1.4 Calculatng total value of damage

1.4.1 Property damage
To calculate the value of the property damage, first we must replace the exponent labels with numerical values. Unrecognised exponent labels, such as +, ? and -, are replaced with 0s. The total value is then calculated by multiplying the damage value by its exponent.

##  Find all exponential indicators
unique(data$PROPDMGEXP)
##  [1] K M   B m + 0 5 6 ? 4 2 3 h 7 H - 1 8
## Levels:  - ? + 0 1 2 3 4 5 6 7 8 B h H K m M
##  Assign exponential values
data$propExp[data$PROPDMGEXP %in% c("", "0")] <- 1
data$propExp[data$PROPDMGEXP == "1"] <- 1e+01
data$propExp[data$PROPDMGEXP %in% c("2", "h", "H")] <- 1e+02
data$propExp[data$PROPDMGEXP %in% c("K", "3")] <- 1e+03
data$propExp[data$PROPDMGEXP == "4"] <- 1e+04
data$propExp[data$PROPDMGEXP == "5"] <- 1e+05
data$propExp[data$PROPDMGEXP %in% c("M", "m", "6")] <- 1e+06
data$propExp[data$PROPDMGEXP == "7"] <- 1e+07
data$propExp[data$PROPDMGEXP == "8"] <- 1e+08
data$propExp[data$PROPDMGEXP == "B"] <- 1e+09

##  Set unrecognised indicators to 0
data$propExp[data$PROPDMGEXP %in% c("+", "?", "-")] <- 0

##  Calculate value of damage
data$propDmgVal <- data$PROPDMG * data$propExp

1.4.2 Crop damage
The same process is applied as in section 1.4.1.

##  Find all exponential indicators
unique(data$CROPDMGEXP)
## [1]   M K m B ? 0 k 2
## Levels:  ? 0 2 B k K m M
##  Assign exponential values
data$cropExp[data$CROPDMGEXP %in% c("0","")] <- 1
data$cropExp[data$CROPDMGEXP == "2"] <- 1e+02
data$cropExp[data$CROPDMGEXP %in% c("K","k")] <- 1e+03
data$cropExp[data$CROPDMGEXP %in% c("M", "m")] <- 1e+06
data$cropExp[data$CROPDMGEXP == "B"] <- 1e+09

##  Set unrecognised indicators to 0
data$cropExp[data$CROPDMGEXP == "?"] <- 0

##  Calculate value of damage
data$cropDmgVal <- data$CROPDMG * data$cropExp

2. Results

2.1 Health outcomes

2.1.1 Total injuries and deaths by event type
We create a new data frame with the sum of injuries and fatalities by event type.

health <- data %>%
        group_by(EVTYPE) %>%
        summarise(sumFatal = sum(FATALITIES, na.rm = TRUE),
                  sumInj = sum(INJURIES, na.rm = TRUE)
                  )

2.1.2 Top 10 weather events by number of injuries and deaths
Two data frames are now created, the first with the top 10 weather event types measured by fatalities. The second is the top 10 measured by injuries.
###
### Your tasks
**A.** In the damage-calculation excerpt, why must the exponent labels be replaced with numerical values before the property damage value can be found? Answer in one to three sentences.
**B.** Echo the damage-calculation excerpt from "1.4.1 Property damage" up to and including "by its exponent.".
The items have no role in this work.

### Given information
###
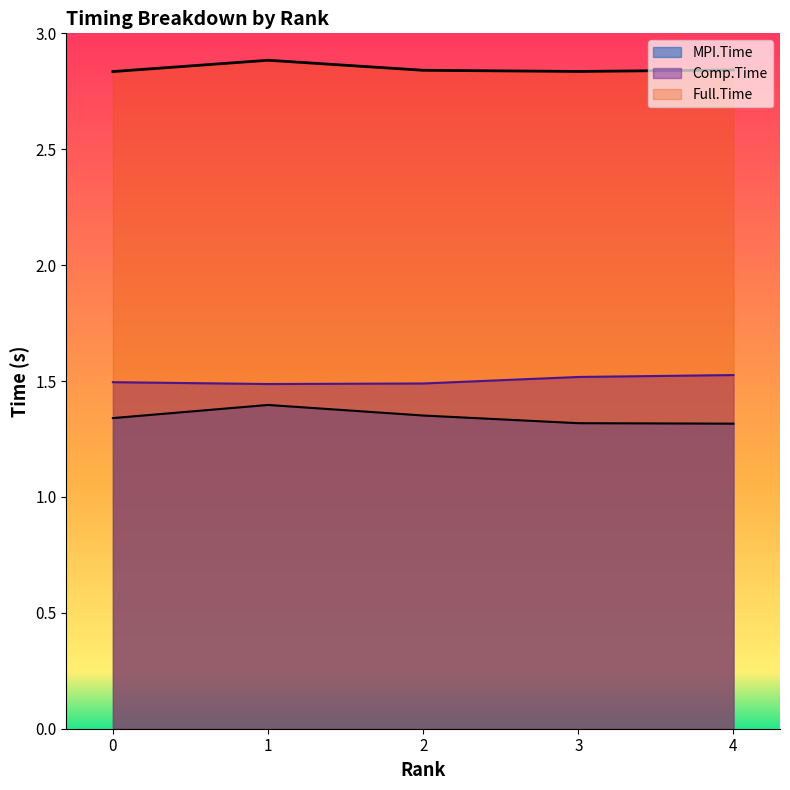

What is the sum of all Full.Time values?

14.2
###
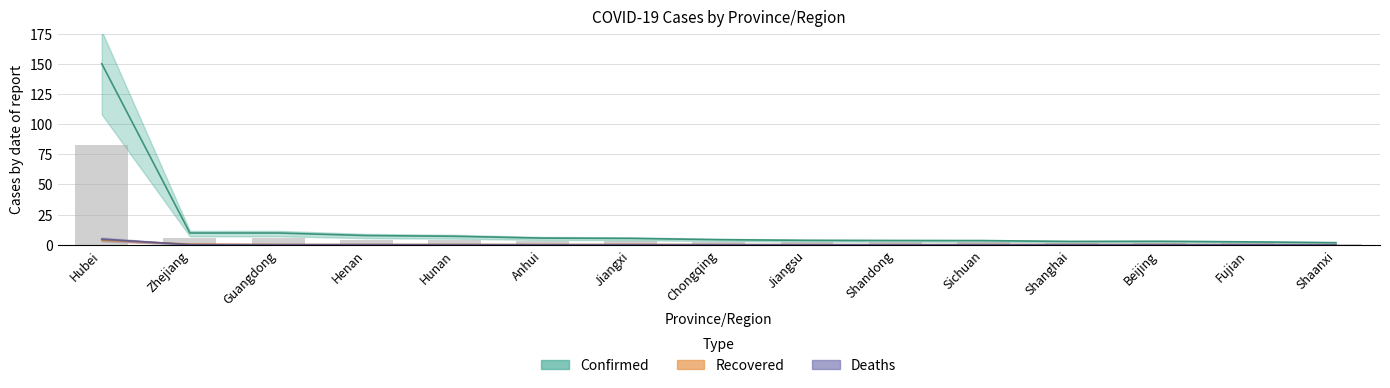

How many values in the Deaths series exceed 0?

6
###
### Answers in order
**A.** The total damage value is calculated by multiplying the damage value by its exponent, so each exponent label must first become a number. Labels that aren't recognized, such as +, ? and -, become 0.

**B.**
1.4.1 Property damage
To calculate the value of the property damage, first we must replace the exponent labels with numerical values. Unrecognised exponent labels, such as +, ? and -, are replaced with 0s. The total value is then calculated by multiplying the damage value by its exponent.